KİMDİR, NEDİR: LEAGUE OF E.V.I.L.

Evrenin uzak bir köşesinde bulunan ve birçok farklı ırka ev sahipliği yapan K’aresh gezegeni, oldukça uzun bir zaman önce Hiçlik’in meşum yaratıklarından biri olan Dimensius tarafından keşfedilmiş ve saldırıya uğramıştı. Bu gezegene nasıl ulaştığı ve neden saldırdığı hiçbir zaman öğrenilemeyen Dimensius, Hiçlik’e birçok geçit açarak dünyanın mistik ve karanlık enerjilere boğulmasına sebep olmuştu. Teknolojik anlamda ileri bir ırkın mensupları, tüm güçlerini kullanarak şehirleri etrafında büyülü korumalar yaratmaya çalışsalar da kısmen başarılı olmuşlardı; Dimensius tarafından celbedilen karanlık enerji akımları durdurulmuş olsa da mistik enerjinin önü kesilememişti.

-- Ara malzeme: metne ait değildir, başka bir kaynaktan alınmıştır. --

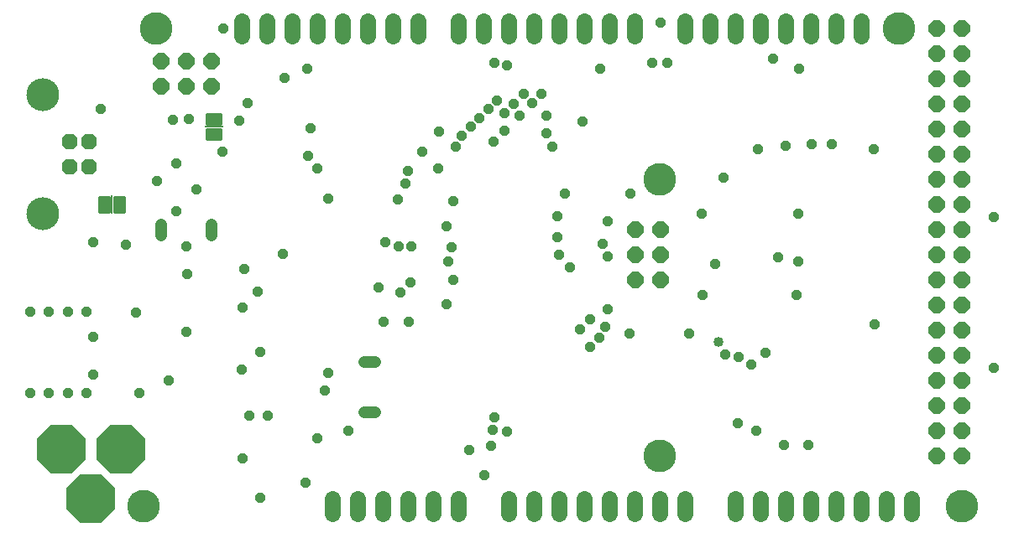
<source format=gbs>
G04 EAGLE Gerber RS-274X export*
G75*
%MOMM*%
%FSLAX34Y34*%
%LPD*%
%INSoldermask Bottom*%
%IPPOS*%
%AMOC8*
5,1,8,0,0,1.08239X$1,22.5*%
G01*
G04 Define Apertures*
%ADD10C,3.301600*%
%ADD11P,1.75953X8X292.5*%
%ADD12C,1.625600*%
%ADD13P,5.33358X8X112.5*%
%ADD14P,1.6881X8X292.5*%
%ADD15C,3.317600*%
%ADD16P,1.75953X8X112.5*%
%ADD17P,1.75953X8X22.5*%
%ADD18P,1.75953X8X202.5*%
%ADD19C,0.215900*%
%ADD20R,1.828800X0.152400*%
%ADD21R,0.152400X1.828800*%
%ADD22C,1.219200*%
%ADD23P,1.09971X8X22.5*%
%ADD24C,1.016000*%
D10*
X965200Y25400D03*
X152400Y508000D03*
X901700Y508000D03*
X139700Y25400D03*
X660400Y355600D03*
X660400Y76200D03*
D11*
X636270Y304800D03*
X661670Y304800D03*
X636270Y279400D03*
X661670Y279400D03*
X636270Y254000D03*
X661670Y254000D03*
D12*
X635000Y500380D02*
X635000Y515620D01*
X609600Y515620D02*
X609600Y500380D01*
X584200Y500380D02*
X584200Y515620D01*
X558800Y515620D02*
X558800Y500380D01*
X533400Y500380D02*
X533400Y515620D01*
X508000Y515620D02*
X508000Y500380D01*
X482600Y500380D02*
X482600Y515620D01*
X457200Y515620D02*
X457200Y500380D01*
X416560Y500380D02*
X416560Y515620D01*
X391160Y515620D02*
X391160Y500380D01*
X365760Y500380D02*
X365760Y515620D01*
X340360Y515620D02*
X340360Y500380D01*
X314960Y500380D02*
X314960Y515620D01*
X289560Y515620D02*
X289560Y500380D01*
X264160Y500380D02*
X264160Y515620D01*
X238760Y515620D02*
X238760Y500380D01*
D13*
X86868Y33020D03*
X116840Y83058D03*
X56896Y83058D03*
D12*
X330200Y33020D02*
X330200Y17780D01*
X355600Y17780D02*
X355600Y33020D01*
X381000Y33020D02*
X381000Y17780D01*
X406400Y17780D02*
X406400Y33020D01*
X431800Y33020D02*
X431800Y17780D01*
X457200Y17780D02*
X457200Y33020D01*
X508000Y33020D02*
X508000Y17780D01*
X533400Y17780D02*
X533400Y33020D01*
X558800Y33020D02*
X558800Y17780D01*
X584200Y17780D02*
X584200Y33020D01*
X609600Y33020D02*
X609600Y17780D01*
X635000Y17780D02*
X635000Y33020D01*
X660400Y33020D02*
X660400Y17780D01*
X685800Y17780D02*
X685800Y33020D01*
X863600Y500380D02*
X863600Y515620D01*
X838200Y515620D02*
X838200Y500380D01*
X812800Y500380D02*
X812800Y515620D01*
X787400Y515620D02*
X787400Y500380D01*
X762000Y500380D02*
X762000Y515620D01*
X736600Y515620D02*
X736600Y500380D01*
X711200Y500380D02*
X711200Y515620D01*
X685800Y515620D02*
X685800Y500380D01*
X736600Y33020D02*
X736600Y17780D01*
X762000Y17780D02*
X762000Y33020D01*
X787400Y33020D02*
X787400Y17780D01*
X812800Y17780D02*
X812800Y33020D01*
X838200Y33020D02*
X838200Y17780D01*
X863600Y17780D02*
X863600Y33020D01*
X889000Y33020D02*
X889000Y17780D01*
X914400Y17780D02*
X914400Y33020D01*
D14*
X85200Y368500D03*
X85200Y393500D03*
X65200Y393500D03*
X65200Y368500D03*
D15*
X38100Y441000D03*
X38100Y321000D03*
D16*
X965200Y304800D03*
X939800Y304800D03*
X965200Y330200D03*
X939800Y330200D03*
X965200Y355600D03*
X939800Y355600D03*
X965200Y381000D03*
X939800Y381000D03*
X965200Y406400D03*
X939800Y406400D03*
X965200Y431800D03*
X939800Y431800D03*
X965200Y457200D03*
X939800Y457200D03*
X965200Y482600D03*
X939800Y482600D03*
X965200Y101600D03*
X939800Y101600D03*
X965200Y127000D03*
X939800Y127000D03*
X965200Y152400D03*
X939800Y152400D03*
X965200Y177800D03*
X939800Y177800D03*
X965200Y203200D03*
X939800Y203200D03*
X965200Y228600D03*
X939800Y228600D03*
X965200Y254000D03*
X939800Y254000D03*
X965200Y279400D03*
X939800Y279400D03*
D17*
X939800Y508000D03*
X965200Y508000D03*
X939800Y76200D03*
X965200Y76200D03*
D18*
X208280Y474980D03*
X208280Y449580D03*
X182880Y474980D03*
X182880Y449580D03*
X157480Y474980D03*
X157480Y449580D03*
D19*
X218250Y406591D02*
X218250Y396049D01*
X203390Y396049D01*
X203390Y406591D01*
X218250Y406591D01*
X218250Y398100D02*
X203390Y398100D01*
X203390Y400151D02*
X218250Y400151D01*
X218250Y402202D02*
X203390Y402202D01*
X203390Y404253D02*
X218250Y404253D01*
X218250Y406304D02*
X203390Y406304D01*
X218250Y411289D02*
X218250Y421831D01*
X218250Y411289D02*
X203390Y411289D01*
X203390Y421831D01*
X218250Y421831D01*
X218250Y413340D02*
X203390Y413340D01*
X203390Y415391D02*
X218250Y415391D01*
X218250Y417442D02*
X203390Y417442D01*
X203390Y419493D02*
X218250Y419493D01*
X218250Y421544D02*
X203390Y421544D01*
D20*
X210820Y408940D03*
D19*
X105601Y322770D02*
X95059Y322770D01*
X95059Y337630D01*
X105601Y337630D01*
X105601Y322770D01*
X105601Y324821D02*
X95059Y324821D01*
X95059Y326872D02*
X105601Y326872D01*
X105601Y328923D02*
X95059Y328923D01*
X95059Y330974D02*
X105601Y330974D01*
X105601Y333025D02*
X95059Y333025D01*
X95059Y335076D02*
X105601Y335076D01*
X105601Y337127D02*
X95059Y337127D01*
X110299Y322770D02*
X120841Y322770D01*
X110299Y322770D02*
X110299Y337630D01*
X120841Y337630D01*
X120841Y322770D01*
X120841Y324821D02*
X110299Y324821D01*
X110299Y326872D02*
X120841Y326872D01*
X120841Y328923D02*
X110299Y328923D01*
X110299Y330974D02*
X120841Y330974D01*
X120841Y333025D02*
X110299Y333025D01*
X110299Y335076D02*
X120841Y335076D01*
X120841Y337127D02*
X110299Y337127D01*
D21*
X107950Y330200D03*
D22*
X208280Y310388D02*
X208280Y299212D01*
X157480Y299212D02*
X157480Y310388D01*
X362712Y171450D02*
X373888Y171450D01*
X373888Y120650D02*
X362712Y120650D01*
D23*
X303530Y49530D03*
X322580Y142240D03*
X834390Y391160D03*
X564896Y341630D03*
X631444Y341376D03*
X570230Y266700D03*
X445770Y308610D03*
X436880Y367030D03*
X63500Y222250D03*
X88900Y292100D03*
X44450Y222250D03*
X82550Y222250D03*
X25400Y222250D03*
X88900Y196850D03*
X25400Y139700D03*
X63500Y139700D03*
X44450Y139700D03*
X88900Y158750D03*
X82550Y139700D03*
X153670Y354330D03*
X193040Y345440D03*
X280670Y280670D03*
X236220Y415290D03*
X238760Y163830D03*
X184150Y260350D03*
X558800Y279400D03*
X608330Y313690D03*
X690000Y200000D03*
X382270Y212090D03*
X450850Y287020D03*
X452120Y334010D03*
X552450Y388620D03*
X326390Y336550D03*
X383540Y292260D03*
X876300Y386080D03*
X877570Y209550D03*
X724916Y357124D03*
X246380Y116840D03*
X135890Y139700D03*
X326390Y160020D03*
X407670Y212090D03*
X172720Y372110D03*
X185420Y416560D03*
X255270Y242570D03*
X582930Y414020D03*
X774954Y478028D03*
X438150Y403860D03*
X447040Y273050D03*
X483870Y56670D03*
X257810Y34290D03*
X132080Y220980D03*
X241300Y265430D03*
X245110Y433070D03*
X608330Y278130D03*
X580390Y204470D03*
X121920Y289560D03*
X377190Y246380D03*
X779780Y276860D03*
X767080Y180420D03*
X998060Y317500D03*
X798830Y238760D03*
X703580Y238760D03*
X716280Y270510D03*
X182880Y288290D03*
X703416Y320974D03*
X630000Y200000D03*
X172720Y323850D03*
X998060Y165100D03*
X661510Y514350D03*
X220820Y508000D03*
X182880Y201930D03*
X420878Y383540D03*
X281940Y458470D03*
X265430Y116840D03*
X786130Y87630D03*
X468550Y82630D03*
X314960Y93980D03*
X800100Y273050D03*
X800100Y321310D03*
X240030Y73660D03*
X759620Y386240D03*
X801370Y467360D03*
X600710Y467360D03*
X304800Y467360D03*
X454660Y388620D03*
X469900Y408940D03*
X461010Y400050D03*
X478790Y417830D03*
X487680Y426720D03*
X496570Y435610D03*
X492760Y393700D03*
X504190Y422910D03*
X346710Y101600D03*
X240030Y226060D03*
X740410Y176530D03*
X787400Y389890D03*
X814070Y391160D03*
X753110Y168910D03*
X513080Y431800D03*
X504190Y405130D03*
X519430Y420370D03*
X523240Y441960D03*
X532130Y433070D03*
X541020Y441960D03*
X546100Y420370D03*
X546100Y402590D03*
X445770Y229870D03*
X490220Y86360D03*
X810260Y87630D03*
X398780Y241300D03*
X506730Y101250D03*
X758190Y101600D03*
X739140Y109220D03*
X408940Y251460D03*
X492300Y102870D03*
X494030Y473710D03*
X403860Y351790D03*
X396240Y335280D03*
X314960Y367030D03*
X306070Y379730D03*
X406400Y364490D03*
X257810Y181610D03*
X219710Y383540D03*
X506730Y471170D03*
X726440Y179070D03*
D24*
X720090Y191770D03*
D23*
X410210Y288290D03*
X668020Y473710D03*
X557530Y297180D03*
X397510Y288290D03*
X652780Y473710D03*
X557530Y318770D03*
X452120Y254000D03*
X494030Y115570D03*
X590550Y214630D03*
X590550Y186690D03*
X608330Y224790D03*
X599440Y195580D03*
X605790Y207010D03*
X603250Y290830D03*
X308610Y407670D03*
X169545Y415925D03*
X165100Y152400D03*
X96520Y426720D03*
M02*

</source>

Karanlık yaratığa karşı duran halkın bedenleri maruz kaldıkları mistik güçle yok olsa da ruhları çok daha kuvvetlenmiş ve büyü kullanımındaki hakimiyetleri artmıştı. Kendilerini tamamen yok olmaktan koruyabilmek için efsunlu kumaş parçalarıyla sarmalayan bu ırk, o günden sonra “Uhreviler” ismiyle anılmaya başlandı.

Her ne kadar daha güçlü bir ırk hâline gelseler de Dimensius’u durdurmayı başaramayan uhreviler, bir süre sonra K’aresh’i kaybettiler ve Çarpık Düzlem’e kaçmak zorunda kaldılar. Hayatını kurtarmayı ve kaçmayı başaranlar arasında Rafaam (*) olarak anılan uhrevi de bulunuyordu.

Rafaam

Rafaam, sayısız yıl boyunca evrenin dört bir yanındaki birçok dünyayı ziyaret etti ve güçlü artefaktlar toplamaya başladı. Kendisini üstün yetenekli bir arkeolog olarak tanıtsa da aslında bir hırsızdan farksızdı. Gittiği dünyalardaki müzeleri ve kazıları ziyaret ediyor, buradaki koleksiyonlar arasından gözüne kestirdiği parçaları çalarak kendi hazinesine ekliyordu. Yolu Azeroth’a düştüğünde de benzer bir planla harekete geçti.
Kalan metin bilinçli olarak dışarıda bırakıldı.